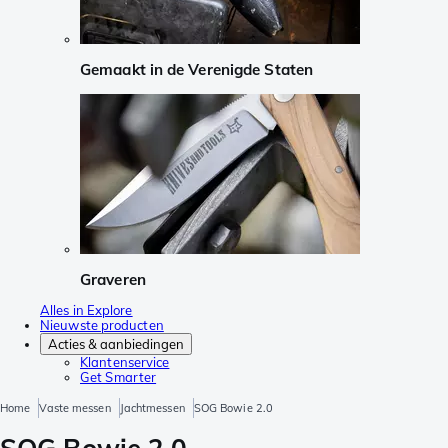
Gemaakt in de Verenigde Staten
Graveren
Alles in Explore
Nieuwste producten
Acties & aanbiedingen
Klantenservice
Get Smarter
Home
Vaste messen
Jachtmessen
SOG Bowie 2.0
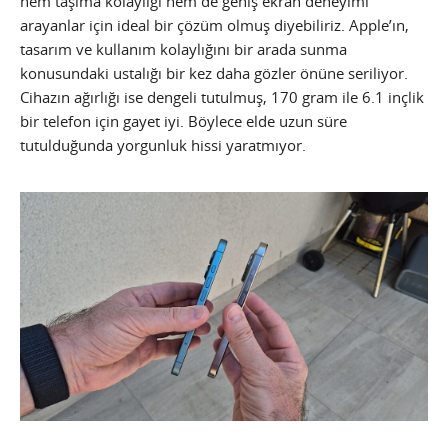
hem taşıma kolaylığı hem de geniş ekran deneyimi
arayanlar için ideal bir çözüm olmuş diyebiliriz. Apple’ın,
tasarım ve kullanım kolaylığını bir arada sunma
konusundaki ustalığı bir kez daha gözler önüne seriliyor.
Cihazın ağırlığı ise dengeli tutulmuş, 170 gram ile 6.1 inçlik
bir telefon için gayet iyi. Böylece elde uzun süre
tutulduğunda yorgunluk hissi yaratmıyor.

• • • • • • •

Task description: Can you copy out, word for word, the text read from all of the material above, leaving the pictures out of your answer?

Solved exercise:
Gemaakt in de Verenigde Staten
Graveren
Alles in Explore
Nieuwste producten
Acties & aanbiedingen
Klantenservice
Get Smarter
Home
Vaste messen
Jachtmessen
SOG Bowie 2.0
hem taşıma kolaylığı hem de geniş ekran deneyimi
arayanlar için ideal bir çözüm olmuş diyebiliriz. Apple’ın,
tasarım ve kullanım kolaylığını bir arada sunma
konusundaki ustalığı bir kez daha gözler önüne seriliyor.
Cihazın ağırlığı ise dengeli tutulmuş, 170 gram ile 6.1 inçlik
bir telefon için gayet iyi. Böylece elde uzun süre
tutulduğunda yorgunluk hissi yaratmıyor.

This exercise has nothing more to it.